Wheelbuilder.com :: Spoke Selection

Spoke Selection

At first glance, it would appear there is not much left to consider after the rim and hub are selected; however, spokes play a very important role in supporting static loads and transmitting power to the road. Spokes also contribute to the weight, ride quality, strength, stiffness and aerodynamics of a wheel.

Weight: Spoke weight is pretty straightforward. Thinner spokes weigh less than thicker spokes right? True, but there are several important trade-offs involved with thinner spokes. Thinner spokes are harder to true because they tend to twist during the final stages of the wheel build when tension is at its highest. Thinner spokes are not as strong as thicker spokes and are therefore not recommended for some mountain applications where spoke overload can be common. Also, thinner spokes tend to fit loosely in the hub holes and are often used with spoke washers to improve fatigue life.

Double butted spokes can help reduce weight and distribute load throughout the spoke better. These spokes are designed similar to a high stress fastener that necks down in the center. Double butted spokes have a "springy" characteristic that enhances ride quality.
In addition to being lighter and more aerodynamic, bladed spokes allow us to bring the spokes to a higher tension and control the tension uniformity with precision thanks to the flat edge of the blade. Double butted or straight gauge spokes will wind up once they get to a certain tension and the wind up can be difficult to control.

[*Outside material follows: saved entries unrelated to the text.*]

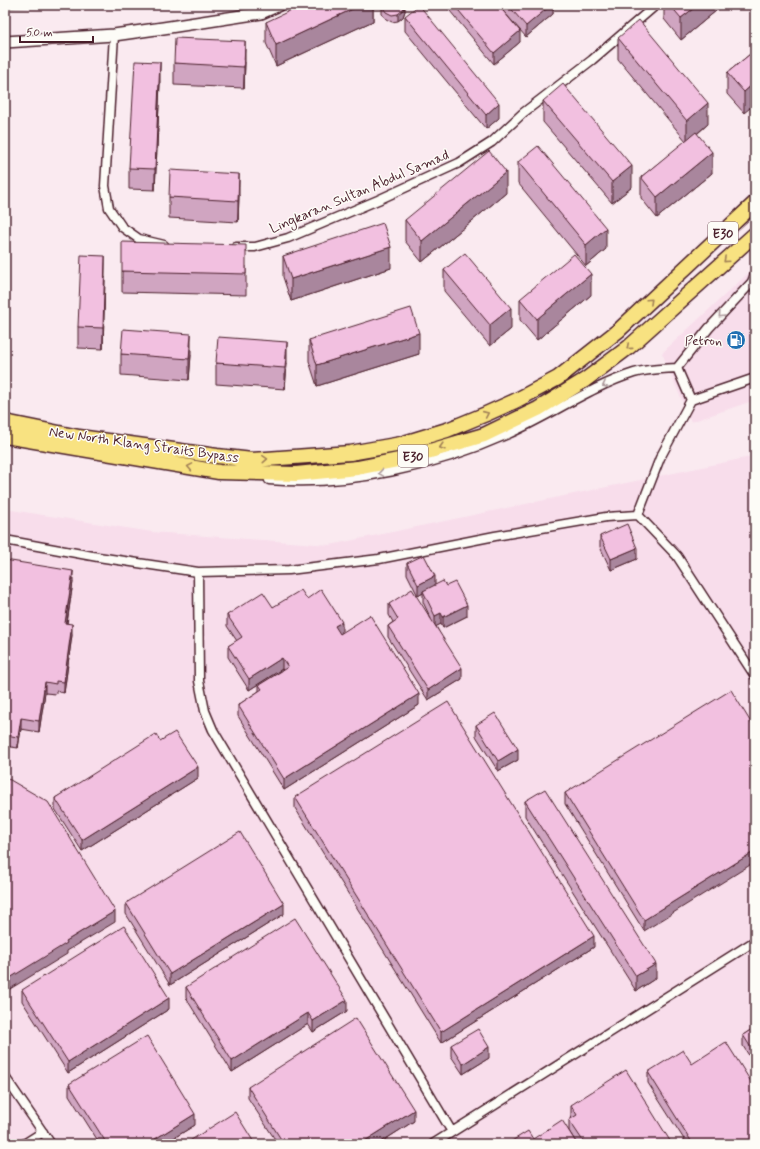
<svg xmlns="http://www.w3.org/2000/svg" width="760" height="1149" viewBox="0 0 760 1149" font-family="Mynerve,sans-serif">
<rect width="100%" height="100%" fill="#faeaf0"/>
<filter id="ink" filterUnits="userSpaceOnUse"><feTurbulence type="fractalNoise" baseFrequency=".025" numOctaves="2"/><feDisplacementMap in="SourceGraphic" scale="8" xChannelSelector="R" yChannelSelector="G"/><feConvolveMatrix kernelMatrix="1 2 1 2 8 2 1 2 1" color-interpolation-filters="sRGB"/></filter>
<g filter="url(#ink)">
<!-- built -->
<path fill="#f8ddeb" d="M755,267V400L691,422L662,353Z
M755,456V1144H5V509L152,532L330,545Z"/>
<!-- green -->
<path fill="#b1e2a2" stroke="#7e8066" d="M5,5H64L5,8Z"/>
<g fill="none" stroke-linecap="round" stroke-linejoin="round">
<!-- street casing -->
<g stroke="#4a1f2b" stroke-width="11">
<path id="street" d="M114,35L105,186L109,208L122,227L139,239L164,245
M236,247H255L288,238L378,200L459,163L492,142L523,113L592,60L656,5
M677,368L691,400L660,458L638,515L677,556L755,676
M691,400L755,378
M269,480C348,487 436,466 508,434C551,415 590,387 634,373C647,369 663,369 677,368L709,328L752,282L755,274
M5,540L98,557L198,572L289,570L379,559L495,536L606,517L638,515
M198,572L199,681L205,711L213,730L452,1132
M5,1077L51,1144
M24,1144L43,1132
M433,1144L755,941"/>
</g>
<!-- secondary casing -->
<g stroke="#4a1f2b" stroke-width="14">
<path id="secondary" d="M5,42L114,35L163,28L261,13L279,5"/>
</g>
<!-- highway casing -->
<g stroke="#4a1f2b" stroke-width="17">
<path id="highway" d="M5,422L79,437L217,456L252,460L350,453L401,444L447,430L486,414L515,401L558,378L619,330L755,203
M5,436L219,472L296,474L357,468L403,459L484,435L538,409L585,380L629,347L755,234"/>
</g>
<!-- street -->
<use href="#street" stroke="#fdfcf7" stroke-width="8"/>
<!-- secondary -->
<use href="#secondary" stroke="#fdfcf7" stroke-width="11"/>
<!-- highway -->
<use href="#highway" stroke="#f8e281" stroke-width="14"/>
</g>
<!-- wall -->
<path fill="#d0a5c1" stroke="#4a1f2b" d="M373,5V21L276,66L266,43V22Z
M382,5H405V11L403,17L398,21L392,22L386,19L382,14Z
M445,5H498L520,42L494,64Z
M498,5H553V14L526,37Z
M664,5H723L681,40L664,19Z
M405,16L499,118L486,129L405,31Z
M618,38L708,124L697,134L712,173L657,218L641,198V177L686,141L618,59Z
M755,50L744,113L727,94V73Z
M245,62L244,88L174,85V63Z
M160,83L155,190L129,189V168Z
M543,101L632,187L612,203L543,122Z
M518,162L606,249L586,266L518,183Z
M506,193L422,262L405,241V220Z
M239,195L238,222L169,218V197Z
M283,256L391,268L291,301L283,277Z
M246,266V295L122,292V271Z
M444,270L511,329L490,346L444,291Z
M105,277L103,349L78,348V327Z
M591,295L537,340L520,320V299Z
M309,340L419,354L317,386L309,361Z
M121,354L191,355L189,380L121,375Z
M216,363H287L285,389L216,384Z
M600,536L637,559L611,570L600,547Z
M5,560L73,582L67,624L72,635L64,693L56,691V694L45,693L39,732L21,729L18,748L5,746Z
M407,563L435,585L446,586L467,616L443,628L441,624L436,626L462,679L428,700L388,637V626L393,622L389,615V604L431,619L423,602V593L418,596L407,574Z
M307,599L342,633L339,634L419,705L284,790L238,716V705L259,691V685L283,670L282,669L249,690L228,657V646L237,641L227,626V615L273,607Z
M476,725L518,760L498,771L476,736Z
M755,729L644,931L565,804V793Z
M160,741L198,778L82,851L55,809V798Z
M295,797L594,947L441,1043L295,808Z
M525,801L656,978L636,991L525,816Z
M126,903L284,914L170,985L126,914Z
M186,987L347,1011L313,1032L308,1024L232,1072L186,998Z
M22,990L169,1009L68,1073L22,1001Z
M755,1027V1065L743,1046V1035Z
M451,1045L489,1058L463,1074L451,1056Z
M648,1072L755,1144H687L648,1083Z
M69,1084L195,1125L164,1144H100L69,1095Z
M248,1087L414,1121L378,1144H278L248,1098Z
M571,1105L672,1144H577L569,1131V1120L572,1119L571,1116Z"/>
<!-- shaded-wall -->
<path fill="#a9869d" stroke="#4a1f2b" d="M361,5H373V21L276,66V45Z
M404,5L405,11L403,17L398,21V14Z
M551,5H553V14L526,37V26Z
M698,5H723L681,40V18Z
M520,31V42L494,64V53Z
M245,41V62L244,88V67Z
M160,62V83L155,190V169Z
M755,82V104L744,113V92Z
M499,103V118L486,129V115Z
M708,103V124L687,142V121Z
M712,152V173L657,218V197Z
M632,166V187L612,203V182Z
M506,172V193L422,262V241Z
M239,174V195L238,222V201Z
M606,228V249L586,266V245Z
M391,247V268L291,301V279Z
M105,256V277L103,349V328Z
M591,274V295L537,340V319Z
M511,308V329L490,346V325Z
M419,333V354L317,386V365Z
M191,334V355L189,380V359Z
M287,342V363L285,389V368Z
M637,548V559L611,570V559Z
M73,571V582L65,634V623Z
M435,576V587L423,591V593L418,596V585Z
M467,605V616L443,628V617Z
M441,613V624L435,627V616Z
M342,622V633L335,637V626Z
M72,624V635L64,693V682Z
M282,658V669L249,690V679Z
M462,668V679L428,700V690Z
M45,682V693L39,732V721Z
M419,694V705L284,790V779Z
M21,718V729L18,748V737Z
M518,749V760L498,771V761Z
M198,767V778L82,851V840Z
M755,851V862L644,931V920Z
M284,904V914L170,985V974Z
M115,911V922L67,951V954L5,992V981L66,941Z
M594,936V947L441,1043V1032Z
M656,964V978L636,991V976Z
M169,998V1009L68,1073V1062Z
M347,1000V1011L313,1032V1021Z
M308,1013V1024L232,1072V1061Z
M489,1047V1058L463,1074V1064Z
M414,1110V1121L378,1144H360Z
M195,1114V1125L164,1144H147Z"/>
<!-- building -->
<path fill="#f2c0e0" stroke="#4a1f2b" d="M302,5H361L276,45L266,22Z
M382,5H404L403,10L398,14L392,15L386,12L382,6Z
M419,5L499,103L486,115L405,16Z
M454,5H498L520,31L494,53Z
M508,5H551L526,26Z
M670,5H698L681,18Z
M639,20L708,103L687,121L618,38Z
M175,38L245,41L244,67L174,63Z
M755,50V82L744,92L727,73Z
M135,61L160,62L155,169L129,168Z
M563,84L632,166L612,182L543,101Z
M696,132L712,152L657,197L641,177Z
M538,146L606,228L586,245L518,162Z
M489,151L506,172L422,241L405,220Z
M170,170L239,174L238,201L169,197Z
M383,223L391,247L291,279L283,256Z
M122,242L246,245V274L122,271Z
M465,253L511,308L490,325L444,270Z
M574,254L591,274L537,319L520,299Z
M81,255L105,256L103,328L78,327Z
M411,308L419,333L317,365L309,340Z
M123,329L191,334L189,359L121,354Z
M218,337L287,342L285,368L216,363Z
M627,524L637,548L611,559L600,536Z
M424,555L435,576L418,585L407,563Z
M5,560L73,571L65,623L72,624L64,682L56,681V684L45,682L39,721L21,718L18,737L5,735Z
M443,581L446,586L455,582L467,605L443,617L441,613L435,616L423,591Z
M321,589L342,622L335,626L340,634L370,615L419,694L284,779L238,705L262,689L259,685L288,667L282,658L249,679L228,646L242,637L227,615L263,592L273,607L301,590L307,599Z
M412,589L462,668L428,690L388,626L398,619L389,604Z
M731,690L755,729V851L644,920L565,793Z
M448,702L594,936L441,1032L295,797Z
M495,713L518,749L498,761L476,725Z
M175,732L198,767L82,840L55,798L156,734L160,741Z
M5,777L48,802L115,911L66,941L67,943L5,981Z
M545,789L656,964L636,976L525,801Z
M240,832L284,904L170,974L126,903Z
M295,918L347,1000L313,1021L308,1013L232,1061L186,987Z
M124,926L169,998L68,1062L22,990Z
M356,1018L414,1110L360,1144H284L248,1087Z
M755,1027V1054L743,1035Z
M478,1029L489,1047L463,1064L451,1045Z
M147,1036L195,1114L147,1144H107L69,1084Z
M726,1042L755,1088V1144H693L648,1072L683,1050L692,1064Z
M626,1070L672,1144H578L583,1141L569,1120L577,1115L571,1105Z
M235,1112L255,1144H185Z
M562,1120L577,1144H507L528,1131L533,1139Z"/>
<!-- one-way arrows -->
<defs><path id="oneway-chevron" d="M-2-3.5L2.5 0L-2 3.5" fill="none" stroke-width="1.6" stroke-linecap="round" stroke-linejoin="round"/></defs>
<g stroke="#a18056">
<use href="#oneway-chevron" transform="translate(726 260) rotate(138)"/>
<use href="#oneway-chevron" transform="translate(650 301) rotate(-43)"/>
<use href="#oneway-chevron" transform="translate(629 347) rotate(140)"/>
<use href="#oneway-chevron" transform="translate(486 414) rotate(-24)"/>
<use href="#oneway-chevron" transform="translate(442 447) rotate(163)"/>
<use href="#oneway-chevron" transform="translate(265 459) rotate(-4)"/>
<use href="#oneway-chevron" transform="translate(190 467) rotate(-170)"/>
</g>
<g stroke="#ac999b">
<use href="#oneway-chevron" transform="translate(721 315) rotate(133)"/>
<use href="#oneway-chevron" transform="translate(605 385) rotate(153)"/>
<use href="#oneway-chevron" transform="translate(381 473) rotate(171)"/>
</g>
</g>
<!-- icons -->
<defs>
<g id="fuel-disc" transform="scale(1)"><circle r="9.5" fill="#1f6fb2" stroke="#fdfcf7"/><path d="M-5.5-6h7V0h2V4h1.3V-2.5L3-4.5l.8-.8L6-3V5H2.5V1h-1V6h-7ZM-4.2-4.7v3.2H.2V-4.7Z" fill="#fff"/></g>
</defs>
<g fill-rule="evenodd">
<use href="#fuel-disc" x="736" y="340"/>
</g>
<g text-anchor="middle" stroke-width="3" stroke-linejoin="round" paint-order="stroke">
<!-- shield labels -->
<g fill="#fdfcf7" stroke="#806168" stroke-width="1">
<rect x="708" y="222" width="30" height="22" rx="3"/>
<rect x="398" y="445" width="30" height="22" rx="3"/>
</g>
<g font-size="13" font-weight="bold" fill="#4a1f2b">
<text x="723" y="238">E30</text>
<text x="413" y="461">E30</text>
</g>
<!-- street labels -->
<g font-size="14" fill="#4a1f2b" stroke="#fdfcf7">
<text transform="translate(359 191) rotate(-23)" y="5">Lingkaran Sultan Abdul Samad</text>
<text transform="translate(144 444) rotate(8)" y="5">New North Klang Straits Bypass</text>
</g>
<!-- poi labels -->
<g font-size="14" fill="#4a1f2b" stroke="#fdfcf7" text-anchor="end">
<text x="722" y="345">Petron</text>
</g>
</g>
<!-- margin -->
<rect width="760" height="1149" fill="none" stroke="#fdfcf7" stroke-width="20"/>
<rect x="10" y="10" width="740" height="1129" fill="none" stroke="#4a1f2b" stroke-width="1.5" filter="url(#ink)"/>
<!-- scale -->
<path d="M20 36v6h73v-6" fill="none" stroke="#4a1f2b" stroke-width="2"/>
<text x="26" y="36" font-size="12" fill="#4a1f2b" stroke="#fdfcf7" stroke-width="3" paint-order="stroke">50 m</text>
</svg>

Exotic materials have been used successfully in spoke manufacturing; however, cost and availability can sometimes be limiting factors. Titanium, and carbon/Kevlar spokes are currently in use on several manufacturers' production wheels. Titanium spokes weigh significantly less than stainless spokes, but are typically used for race-only wheels. Due to their inherent flexibility the Ti spokes give a very unique ride sometimes described as comfortable, plush, soft, flexy and even sloppy by some riders.

Spoke Lacing Patterns: Spokes can be laced in a variety of different patterns that can enhance the appearance, strength, and durability. Spoke patterns are usually described by the number of times each spoke crosses other spokes. Common lace patterns are: zero-cross or radial (0x), one-cross (1x), two-cross (2x), three-cross (3x) and four-cross (4x). These spoke patterns are sometimes combined on rear wheels. Additionally, there are many exotic lace patterns, which are not commonly used in racing wheels. Some of these include the crow's foot, three leading-three trailing and patterns that use spokes twisted about themselves or other spokes.

The ideal number of spoke crossings depends on a number of factors, but the most efficient power transfer occurs when the spoke leaves the hub at a tangential (90-degree) angle. The appropriate number of spoke crossings depends on the number of spokes on each flange. With 20 or 24 spokes, a 2x pattern is ideal; 32- and 36-spoked wheels are better suited to 3x. As the number of spoke crossings increases, the length of each spoke increases. Longer spokes are more flexible, which improves the ride quality, but also results in decreased radial stiffness.

Generally 2x and 3x patterns can be used successfully on road wheels. 3x and 4x patterns should be used for wheels subjected to higher torque inputs, such as track racing. Radial lace patterns are typically only used for front wheels since they tend to twist when the hub is subjected to high torque inputs. Rear wheels are sometimes radially laced on the non-drive side to improve the spoke entry angle, and are typically built with a 2x pattern on the drive side.